COMMUS’ mining activity is continuing apace, notes the president of the relocation commission, Jean-Pierre Kalenga. The two factors combined, speed and contradictory approaches, is leading to an unconcerned approach to the relocation process. This is all the more so because, to date, no one has indicated precisely where Tshabula 2 will be built and how. Everything still seems to be “in progress.”

“We want relocation to be done better in Tshabula. COMMUS will have to set up [Tshabula] somewhere else,” commented Mr. Kalenga.


In total, about 400 households are affected by mining plans, and waiting for relocation payments is proving stressful. Image by Eric Cibamba.

This vagueness, however, seems to suit some residents, including those coming from Kolwezi. People are quickly moving in to newly built houses in Tshabula. The strategy is building “big, beautiful, sustainable” houses in the village, in order to receive higher relocation compensation when they have to leave, says an anonymous local government official.

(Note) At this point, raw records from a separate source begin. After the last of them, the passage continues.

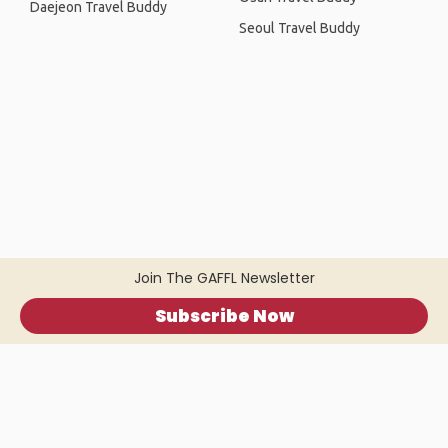
Daejeon Travel Buddy
Seoul Travel Buddy
Join The GAFFL Newsletter
Subscribe Now
Home
.
About
.
Terms of Use
.
Privacy Policy
.
Help
.
Blog
.
Travel Buddy App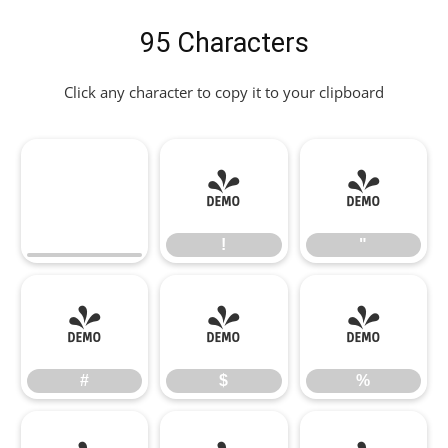
95 Characters
Click any character to copy it to your clipboard
!
"
!
"
#
$
%
#
$
%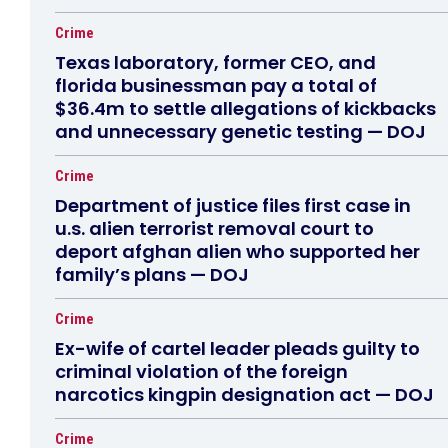
Crime
Texas laboratory, former CEO, and
florida businessman pay a total of
$36.4m to settle allegations of kickbacks
and unnecessary genetic testing — DOJ
Crime
Department of justice files first case in
u.s. alien terrorist removal court to
deport afghan alien who supported her
family’s plans — DOJ
Crime
Ex-wife of cartel leader pleads guilty to
criminal violation of the foreign
narcotics kingpin designation act — DOJ
Crime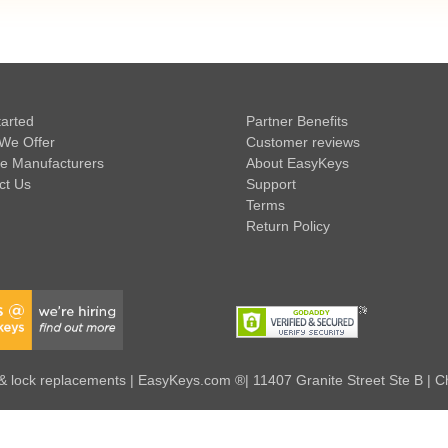
tarted
Partner Benefits
We Offer
Customer reviews
e Manufacturers
About EasyKeys
ct Us
Support
Terms
Return Policy
 lock replacements | EasyKeys.com ®| 11407 Granite Street Ste B | C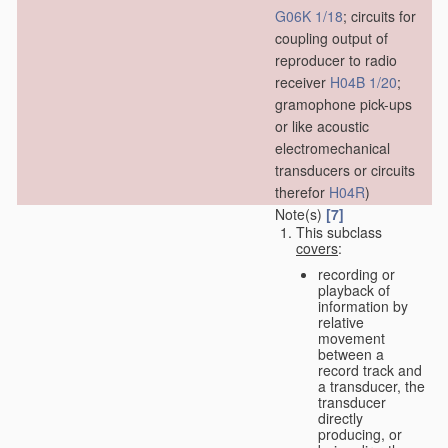
G06K 1/18
; circuits for
coupling output of
reproducer to radio
receiver
H04B 1/20
;
gramophone pick-ups
or like acoustic
electromechanical
transducers or circuits
therefor
H04R
)
Note(s)
[7]
This subclass
covers
:
recording or
playback of
information by
relative
movement
between a
record track and
a transducer, the
transducer
directly
producing, or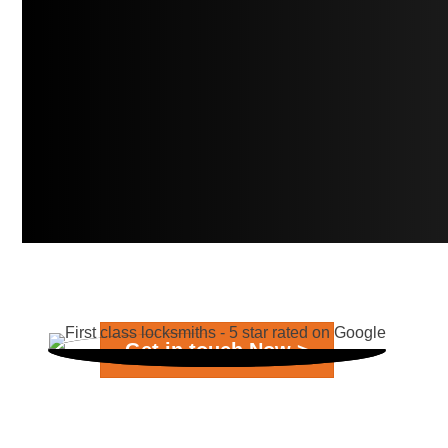
Get in touch Now >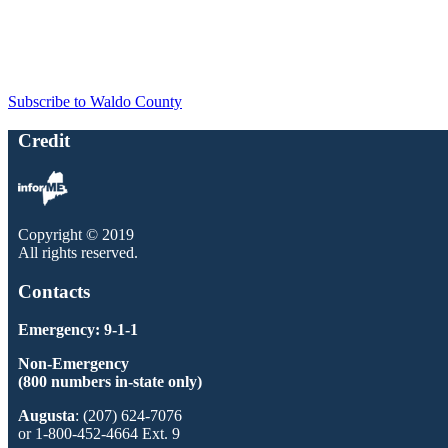
Subscribe to Waldo County
Credit
Copyright © 2019
All rights reserved.
Contacts
Emergency: 9-1-1
Non-Emergency
(800 numbers in-state only)
Augusta
: (207) 624-7076
or 1-800-452-4664 Ext. 9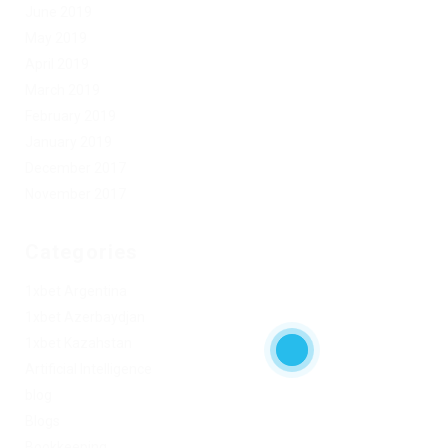
June 2019
May 2019
April 2019
March 2019
February 2019
January 2019
December 2017
November 2017
Categories
1xbet Argentina
1xbet Azerbaydjan
1xbet Kazahstan
Artificial Intelligence
blog
Blogs
Bookkeeping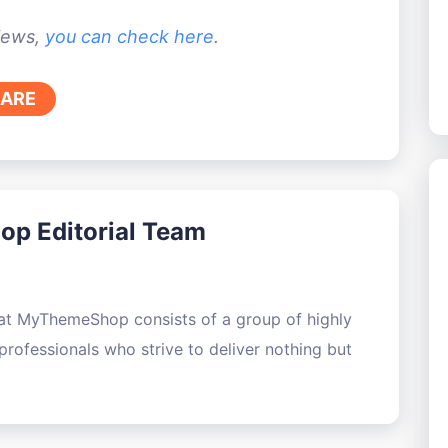
views,
you can check here
.
ARE
p Editorial Team
 at MyThemeShop consists of a group of highly
rofessionals who strive to deliver nothing but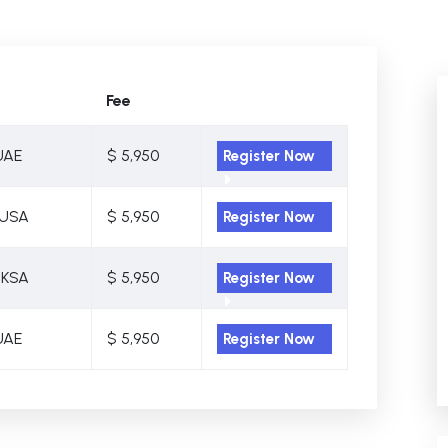
Fee
UAE
$ 5,950
Register Now
 USA
$ 5,950
Register Now
 KSA
$ 5,950
Register Now
UAE
$ 5,950
Register Now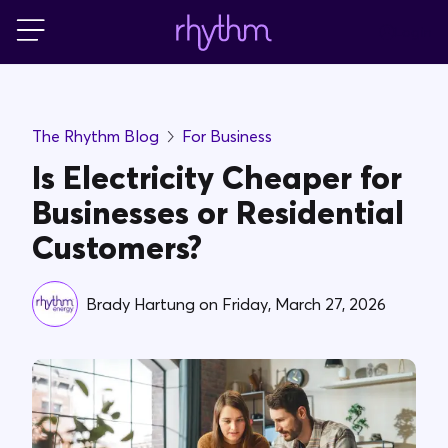
Login
For Home
The Rhythm Blog
For Business
For Business
Is Electricity Cheaper for
Businesses or Residential
PowerShift
Customers?
About Us
Brady Hartung
on
Friday, March 27, 2026
Blog
FAQs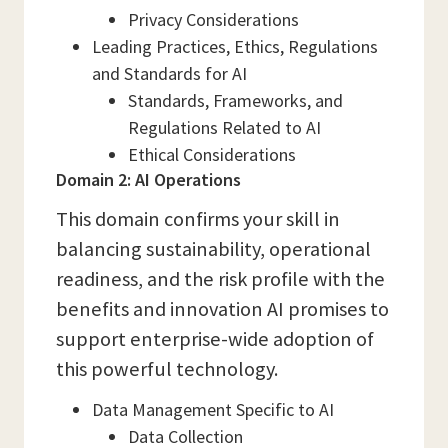
Privacy Considerations
Leading Practices, Ethics, Regulations
and Standards for AI
Standards, Frameworks, and
Regulations Related to AI
Ethical Considerations
Domain 2: AI Operations
This domain confirms your skill in
balancing sustainability, operational
readiness, and the risk profile with the
benefits and innovation AI promises to
support enterprise-wide adoption of
this powerful technology.
Data Management Specific to AI
Data Collection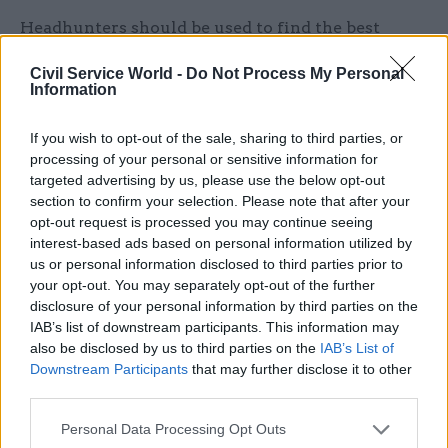
Headhunters should be used to find the best
candidates and appointments to public bodies
Civil Service World -
Do Not Process My Personal
should be speeded up, she said.
Information
“This paper is designed not to overturn the civil
If you wish to opt-out of the sale, sharing to third parties, or
service, but to strengthen it. The civil service can
processing of your personal or sensitive information for
only deliver if we recruit the best, require the
targeted advertising by us, please use the below opt-out
section to confirm your selection. Please note that after your
best and properly manage and reward the best.”
opt-out request is processed you may continue seeing
interest-based ads based on personal information utilized by
Reorganisation plans
us or personal information disclosed to third parties prior to
your opt-out. You may separately opt-out of the further
The paper comes after several recent media
disclosure of your personal information by third parties on the
reports claiming Boris Johnson is planning to
IAB’s list of downstream participants. This information may
restructure several government departments.
also be disclosed by us to third parties on the
IAB’s List of
Downstream Participants
that may further disclose it to other
third parties.
Responsibility for Britain’s borders and
immigration system could be taken from the
Personal Data Processing Opt Outs
Home Office and placed in a standalone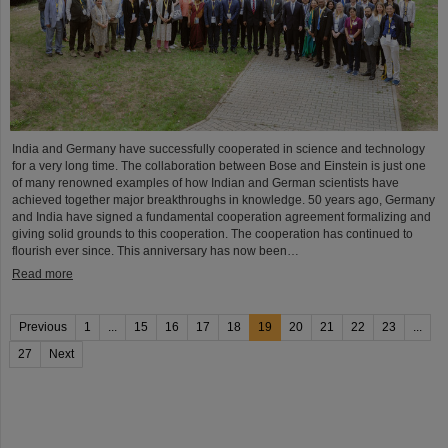
India and Germany have successfully cooperated in science and technology
for a very long time. The collaboration between Bose and Einstein is just one
of many renowned examples of how Indian and German scientists have
achieved together major breakthroughs in knowledge. 50 years ago, Germany
and India have signed a fundamental cooperation agreement formalizing and
giving solid grounds to this cooperation. The cooperation has continued to
flourish ever since. This anniversary has now been…
Read more
Previous
1
...
15
16
17
18
19
20
21
22
23
...
27
Next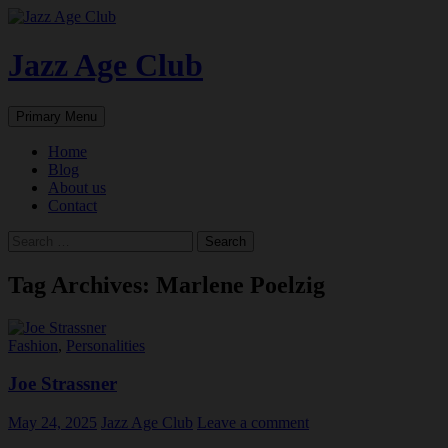
Skip
to
content
Jazz Age Club
Search
Primary Menu
Home
Blog
About us
Contact
Search
for:
Tag Archives: Marlene Poelzig
Fashion
,
Personalities
Joe Strassner
May 24, 2025
Jazz Age Club
Leave a comment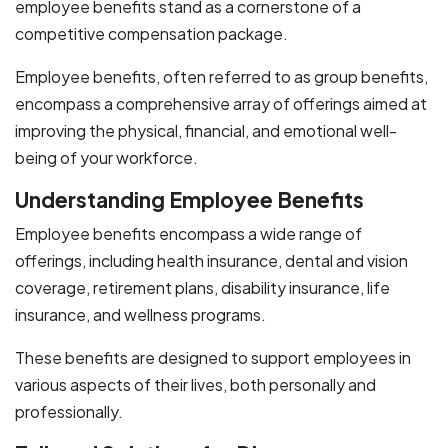
employee benefits stand as a cornerstone of a
competitive compensation package.
Employee benefits, often referred to as group benefits,
encompass a comprehensive array of offerings aimed at
improving the physical, financial, and emotional well-
being of your workforce.
Understanding Employee Benefits
Employee benefits encompass a wide range of
offerings, including health insurance, dental and vision
coverage, retirement plans, disability insurance, life
insurance, and wellness programs.
These benefits are designed to support employees in
various aspects of their lives, both personally and
professionally.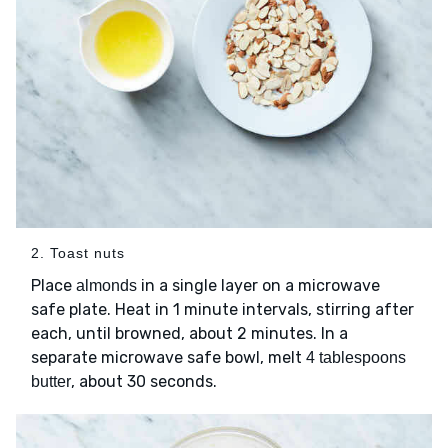
2. Toast nuts
Place
in a single layer on a microwave
almonds
safe plate. Heat in 1 minute intervals, stirring after
each, until browned, about 2 minutes. In a
separate microwave safe bowl, melt
4 tablespoons
, about 30 seconds.
butter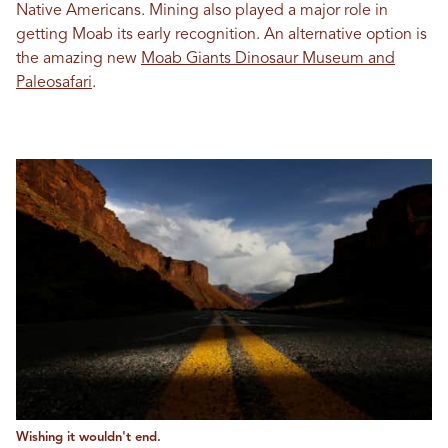
Native Americans. Mining also played a major role in
getting Moab its early recognition. An alternative option is
the amazing new
Moab Giants Dinosaur Museum and
Paleosafari
.
Wishing it wouldn't end.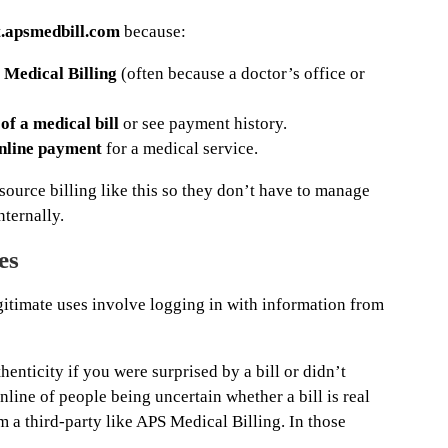
.apsmedbill.com
because:
 Medical Billing
(often because a doctor’s office or
of a medical bill
or see payment history.
nline payment
for a medical service.
ource billing like this so they don’t have to manage
nternally.
es
gitimate uses involve logging in with information from
henticity if you were surprised by a bill or didn’t
nline of people being uncertain whether a bill is real
m a third-party like APS Medical Billing. In those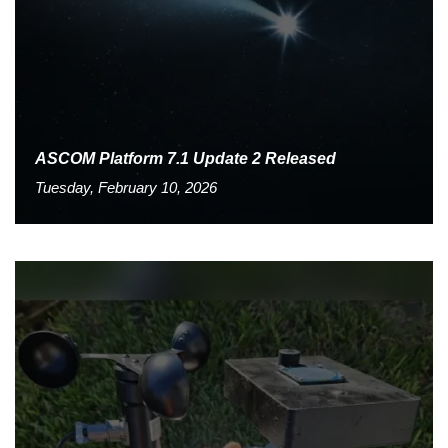
ASCOM Platform 7.1 Update 2 Released
Tuesday, February 10, 2026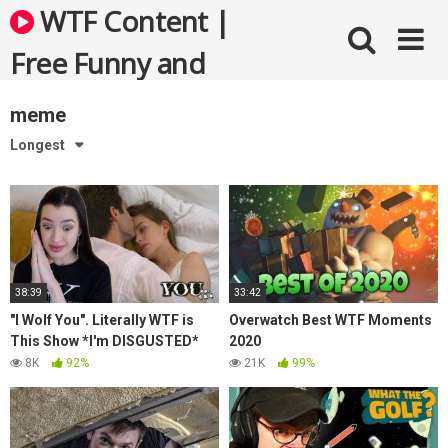
Skip
WTF Content |
to
content
Free Funny and
Bizarre Videos
meme
Longest
38:39
33:42
"I Wolf You". Literally WTF is
Overwatch Best WTF Moments
This Show *I'm DISGUSTED*
2020
8K
92%
21K
99%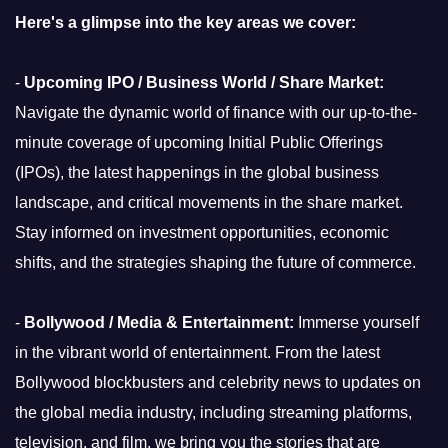
Here's a glimpse into the key areas we cover:
-
Upcoming IPO / Business World / Share Market:
Navigate the dynamic world of finance with our up-to-the-
minute coverage of upcoming Initial Public Offerings
(IPOs), the latest happenings in the global business
landscape, and critical movements in the share market.
Stay informed on investment opportunities, economic
shifts, and the strategies shaping the future of commerce.
-
Bollywood / Media & Entertainment:
Immerse yourself
in the vibrant world of entertainment. From the latest
Bollywood blockbusters and celebrity news to updates on
the global media industry, including streaming platforms,
television, and film, we bring you the stories that are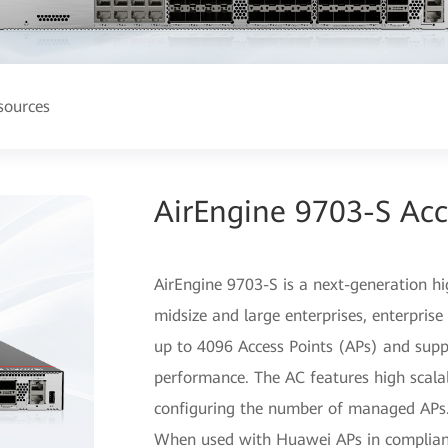
sources
AirEngine 9703-S Acc
AirEngine 9703-S is a next-generation hi
midsize and large enterprises, enterpri
up to 4096 Access Points (APs) and su
performance. The AC features high scalabil
configuring the number of managed APs
When used with Huawei APs in complianc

Moving the Salvatorian monks, who have lived in large buildings in Tshabula since the 1980s, seems to be the most controversial relocation in the region. It is a significant investment, and the issue can sometimes strain relations due to agreements between the Congolese state and the Vatican on the church’s heritage.

“My responsibility is to support the relocation. I am not the one who takes care of the archiving or discusses what will become of the Monastery. I am not even from the ministry of mines which take precedence over land in the event of conflicts,” replied Jean-Pierre Kalenga. It is, however, up to the same state the land commissioner represents that is responsible for dealing with cultural or religious aspects.

The monks have declined to comment on the relocation process.